Hi everyone

I'm hoping someone will share from their experience here.
I'm posting this to help me correct personal deficits acquired in childhood and for advice to maintain inner peace.
Issue.I've attended about 3 sessions in the last 3 months with a new T. I've had increasingly nagging thoughts that work with this T won't be effective for me. These feelings led me to investigate further.
Reason for this new T.- To enhance my self care.
- To get theraputic support while handling a difficult long-term negotiation situation with my FOO.
- To save money (my P is expensive—he's a consultant and has been in the field for 30 years)—and I don't need medication.
My agenda.I told her early on that what I wanted was 2 things:
(1) theraputic support in my negotiations;
(2) training/touch-up in interpersonal skills (I'll label this "IP") with a DBT focus.
A secondary want would be for her use her expertise to spot any holes in my inventorying and preparation.
My concerns.I've heard that good T's give some clients/patients
some challenge in the theraputic relationship. E.g., interventions on problematic beliefs → pain.
Her bio made it seem like she went to Oxford and had at least 2–3 years of experience.
When I asked her about her years of experience—she asked me "why is that important to you?" rather than being straightforward about it. I didn't think much of it at the time.
She seemed to work at a reputable clinic under a P. It seemed to me through the first fact-find session that her clinic's operational method was that expertise from the P will be given on a regular basis.
The hourly billing seems to be market-rate for my city—so it seemed to be a good deal for me.
I did more research recently and found out she only has less than 1 year of experience after completing her internships. This shocked me. This is a big factor for me in reconsidering restarting my search for a new T.

▶ _DATA EXCERPTS_
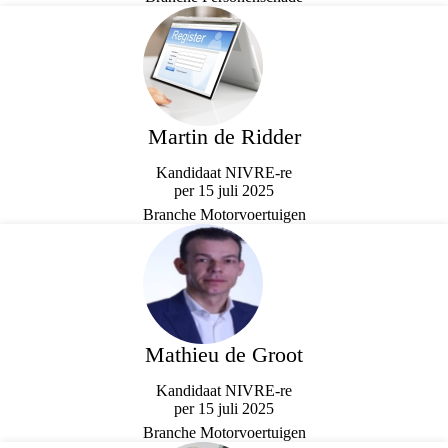
Martin de Ridder
Kandidaat NIVRE-re
per 15 juli 2025
Branche Motorvoertuigen
Mathieu de Groot
Kandidaat NIVRE-re
per 15 juli 2025
Branche Motorvoertuigen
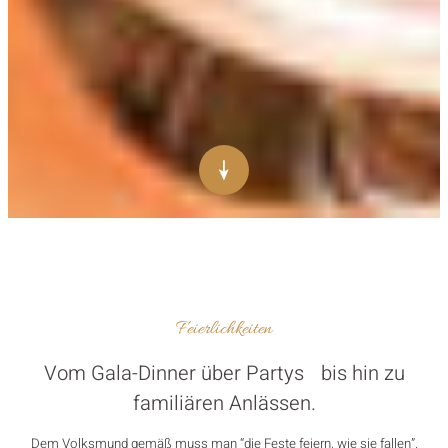
Feierlichkeiten
Vom Gala-Dinner über Partys bis hin zu
familiären Anlässen.
Dem Volksmund gemäß muss man “die Feste feiern, wie sie fallen”.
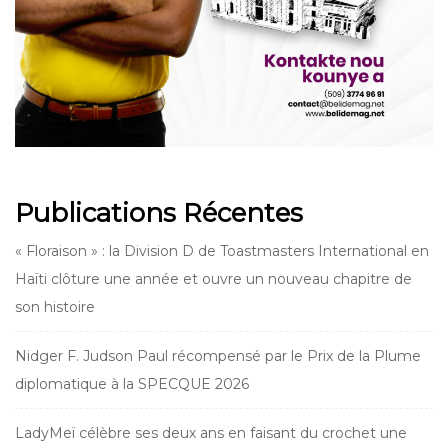
Publications Récentes
« Floraison » : la Division D de Toastmasters International en
Haïti clôture une année et ouvre un nouveau chapitre de
son histoire
Nidger F. Judson Paul récompensé par le Prix de la Plume
diplomatique à la SPECQUE 2026
LadyMeï célèbre ses deux ans en faisant du crochet une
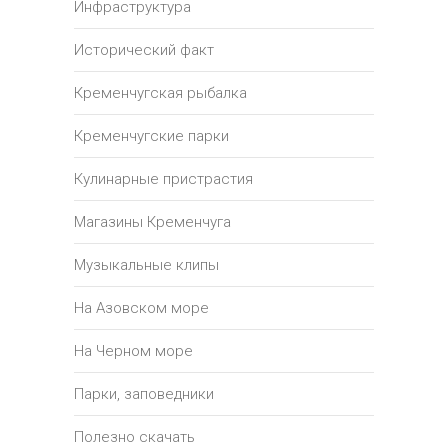
Инфраструктура
Исторический факт
Кременчугская рыбалка
Кременчугские парки
Кулинарные пристрастия
Магазины Кременчуга
Музыкальные клипы
На Азовском море
На Черном море
Парки, заповедники
Полезно скачать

▶ _TO DO_
Quote the post word for word from "- To save money" to "years of experience.". The records have nothing to do with the post.

▶ _EXERCISE OUTPUT_
- To save money (my P is expensive—he's a consultant and has been in the field for 30 years)—and I don't need medication.
My agenda.I told her early on that what I wanted was 2 things:
(1) theraputic support in my negotiations;
(2) training/touch-up in interpersonal skills (I'll label this "IP") with a DBT focus.
A secondary want would be for her use her expertise to spot any holes in my inventorying and preparation.
My concerns.I've heard that good T's give some clients/patients
some challenge in the theraputic relationship. E.g., interventions on problematic beliefs → pain.
Her bio made it seem like she went to Oxford and had at least 2–3 years of experience.